Reading down my trace file, past the line which says “Information for THIS session”, I eventually get to this:
Current Wait Stack: 0: waiting for 'enq: TX - allocate ITL entry' name|mode=0x54580004, usn<<16 | slot=0xa001f, sequence=0x8bc wait_id=80 seq_num=81 snap_id=1
So it didn’t take me long to find out I had an ITL problem (which should be a pretty rare occurrence in newer versions of Oracle); but there’s more:
... There is at least one session blocking this session. Dumping 1 direct blocker(s): inst: 1, sid: 9, ser: 40192 Dumping final blocker: inst: 1, sid: 9, ser: 40192 There are 2 sessions blocked by this session. Dumping one waiter: inst: 1, sid: 357, ser: 7531 wait event: 'enq: TX - allocate ITL entry' ... Session Wait History: elapsed time of 0.000035 sec since current wait 0: waited for 'enq: TX - allocate ITL entry' name|mode=0x54580004, usn<<16 | slot=0x5000c, sequence=0xa39 wait_id=79 seq_num=80 snap_id=1 wait times: snap=5.002987 sec, exc=5.002987 sec, total=5.002987 sec wait times: max=5.000000 sec wait counts: calls=2 os=2 occurred after 0.000047 sec of elapsed time 1: waited for 'enq: TX - allocate ITL entry' name|mode=0x54580004, usn<<16 | slot=0xa001f, sequence=0x8bc wait_id=78 seq_num=79 snap_id=1 wait times: snap=1 min 4 sec, exc=1 min 4 sec, total=1 min 4 sec wait times: max=1 min 4 sec wait counts: calls=22 os=22 occurred after 0.000032 sec of elapsed time ... 8: waited for 'enq: TX - allocate ITL entry' name|mode=0x54580004, usn<<16 | slot=0x5000c, sequence=0xa39 wait_id=71 seq_num=72 snap_id=1 wait times: snap=5.001902 sec, exc=5.001902 sec, total=5.001902 sec wait times: max=5.000000 sec wait counts: calls=2 os=2 occurred after 0.000042 sec of elapsed time 9: waited for 'enq: TX - allocate ITL entry' name|mode=0x54580004, usn<<16 | slot=0xa001f, sequence=0x8bc wait_id=70 seq_num=71 snap_id=1 wait times: snap=4.005342 sec, exc=4.005342 sec, total=4.005342 sec wait times: max=4.000000 sec wait counts: calls=2 os=2 occurred after 0.000031 sec of elapsed time ... Sampled Session History of session 249 serial 3931 --------------------------------------------------- The history is displayed in reverse chronological order. sample interval: 1 sec, max history 120 sec --------------------------------------------------- [9 samples, 11:14:50 - 11:14:58] waited for 'enq: TX - allocate ITL entry', seq_num: 81 p1: 'name|mode'=0x54580004 p2: 'usn<= 8 sec (still in wait) [5 samples, 11:14:45 - 11:14:49] waited for 'enq: TX - allocate ITL entry', seq_num: 80 p1: 'name|mode'=0x54580004 p2: 'usn<<16 | slot'=0x5000c p3: 'sequence'=0xa39 time_waited: 5.002987 sec (sample interval: 4 sec) ...

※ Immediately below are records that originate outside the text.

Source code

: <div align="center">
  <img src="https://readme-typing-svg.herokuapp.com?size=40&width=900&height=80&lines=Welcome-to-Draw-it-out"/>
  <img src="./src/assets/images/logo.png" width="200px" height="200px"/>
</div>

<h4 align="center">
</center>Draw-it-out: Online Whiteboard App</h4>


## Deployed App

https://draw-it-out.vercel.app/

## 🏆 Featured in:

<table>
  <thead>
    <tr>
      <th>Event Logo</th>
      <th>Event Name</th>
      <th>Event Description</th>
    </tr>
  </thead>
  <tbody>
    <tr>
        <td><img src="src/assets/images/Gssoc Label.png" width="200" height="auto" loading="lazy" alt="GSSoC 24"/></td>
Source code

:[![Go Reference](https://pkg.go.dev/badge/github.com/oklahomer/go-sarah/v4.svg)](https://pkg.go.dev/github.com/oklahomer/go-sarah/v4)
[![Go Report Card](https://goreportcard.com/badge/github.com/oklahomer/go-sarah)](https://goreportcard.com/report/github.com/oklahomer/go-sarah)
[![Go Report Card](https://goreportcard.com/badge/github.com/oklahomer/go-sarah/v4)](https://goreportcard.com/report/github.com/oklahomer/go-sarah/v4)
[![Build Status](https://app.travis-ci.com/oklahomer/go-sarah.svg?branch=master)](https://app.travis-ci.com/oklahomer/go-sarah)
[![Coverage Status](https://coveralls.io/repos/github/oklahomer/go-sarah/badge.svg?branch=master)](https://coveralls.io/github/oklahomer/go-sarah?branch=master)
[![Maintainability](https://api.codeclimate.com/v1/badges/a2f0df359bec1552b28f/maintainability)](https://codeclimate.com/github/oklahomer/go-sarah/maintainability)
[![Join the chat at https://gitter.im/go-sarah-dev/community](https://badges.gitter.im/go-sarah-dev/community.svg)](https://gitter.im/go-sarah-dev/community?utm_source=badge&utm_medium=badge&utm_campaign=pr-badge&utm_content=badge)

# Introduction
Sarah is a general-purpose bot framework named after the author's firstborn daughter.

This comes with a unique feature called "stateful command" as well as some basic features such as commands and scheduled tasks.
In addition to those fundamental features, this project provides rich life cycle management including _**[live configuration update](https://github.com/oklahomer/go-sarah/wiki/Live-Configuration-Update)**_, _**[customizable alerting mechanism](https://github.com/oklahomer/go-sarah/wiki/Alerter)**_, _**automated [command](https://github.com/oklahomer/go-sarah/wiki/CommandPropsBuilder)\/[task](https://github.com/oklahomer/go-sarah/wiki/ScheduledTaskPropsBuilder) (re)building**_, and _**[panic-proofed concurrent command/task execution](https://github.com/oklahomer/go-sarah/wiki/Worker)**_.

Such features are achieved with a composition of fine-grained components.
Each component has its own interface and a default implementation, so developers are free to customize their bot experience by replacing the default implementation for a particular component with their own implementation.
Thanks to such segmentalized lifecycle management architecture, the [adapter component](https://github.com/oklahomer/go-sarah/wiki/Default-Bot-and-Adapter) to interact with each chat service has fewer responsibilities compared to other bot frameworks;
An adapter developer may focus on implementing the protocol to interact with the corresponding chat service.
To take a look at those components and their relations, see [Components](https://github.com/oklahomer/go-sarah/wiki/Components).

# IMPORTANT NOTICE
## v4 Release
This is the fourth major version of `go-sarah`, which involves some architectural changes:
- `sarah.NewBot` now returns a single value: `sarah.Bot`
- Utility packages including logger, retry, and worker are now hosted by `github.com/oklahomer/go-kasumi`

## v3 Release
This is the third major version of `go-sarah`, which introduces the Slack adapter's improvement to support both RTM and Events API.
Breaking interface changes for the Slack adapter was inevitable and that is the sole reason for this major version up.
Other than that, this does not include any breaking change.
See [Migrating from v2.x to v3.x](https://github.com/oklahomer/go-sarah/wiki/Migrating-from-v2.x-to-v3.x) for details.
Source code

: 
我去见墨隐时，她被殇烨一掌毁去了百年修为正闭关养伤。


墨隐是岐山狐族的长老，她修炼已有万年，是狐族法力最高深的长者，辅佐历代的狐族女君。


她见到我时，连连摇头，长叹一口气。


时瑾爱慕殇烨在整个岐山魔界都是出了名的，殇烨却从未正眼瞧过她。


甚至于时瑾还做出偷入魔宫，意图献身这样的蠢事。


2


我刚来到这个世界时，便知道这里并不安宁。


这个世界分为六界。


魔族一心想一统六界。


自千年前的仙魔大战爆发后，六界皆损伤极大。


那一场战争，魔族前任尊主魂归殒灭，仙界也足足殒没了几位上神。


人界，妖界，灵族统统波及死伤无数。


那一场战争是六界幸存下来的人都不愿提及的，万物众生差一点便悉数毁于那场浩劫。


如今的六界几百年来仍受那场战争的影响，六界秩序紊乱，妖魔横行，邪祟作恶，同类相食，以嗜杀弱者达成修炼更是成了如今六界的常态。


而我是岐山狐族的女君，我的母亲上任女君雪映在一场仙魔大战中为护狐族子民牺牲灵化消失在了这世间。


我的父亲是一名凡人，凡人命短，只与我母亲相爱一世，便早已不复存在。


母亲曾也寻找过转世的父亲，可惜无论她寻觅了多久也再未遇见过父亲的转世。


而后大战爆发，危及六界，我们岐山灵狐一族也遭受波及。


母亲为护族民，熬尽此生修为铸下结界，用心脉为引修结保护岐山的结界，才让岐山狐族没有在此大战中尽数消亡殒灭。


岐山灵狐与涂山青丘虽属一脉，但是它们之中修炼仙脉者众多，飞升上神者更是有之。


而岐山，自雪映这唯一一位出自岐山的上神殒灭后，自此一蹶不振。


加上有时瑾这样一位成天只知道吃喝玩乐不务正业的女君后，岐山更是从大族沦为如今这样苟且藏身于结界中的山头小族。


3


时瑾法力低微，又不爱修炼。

The little report that follows the initial wait state shows that the situation was a little messy – session 9 was my first and last blocker, but there was another session tangled up in the chain of waits, session 357.
Following this there’s a set of entries from my v$session_wait_history - and if you look carefully at the slot and sequence that appears on the second line of each wait you’ll notice that my waits have been alternating between TWO other sessions/transactions before I finally crashed.
Finally there’s a set of entries for my session extracted from v$active_session_history. (Question: I’m only allowed to query v$active_session_history if I’ve licensed the Diagnostic Pack – so should I shut my eyes when I get to this part of the trace file ;) This breakdown also shows my session alternating between waits on the two different blockers, giving me a pretty good post-event breakdown of what was going on around the time of the deadlock.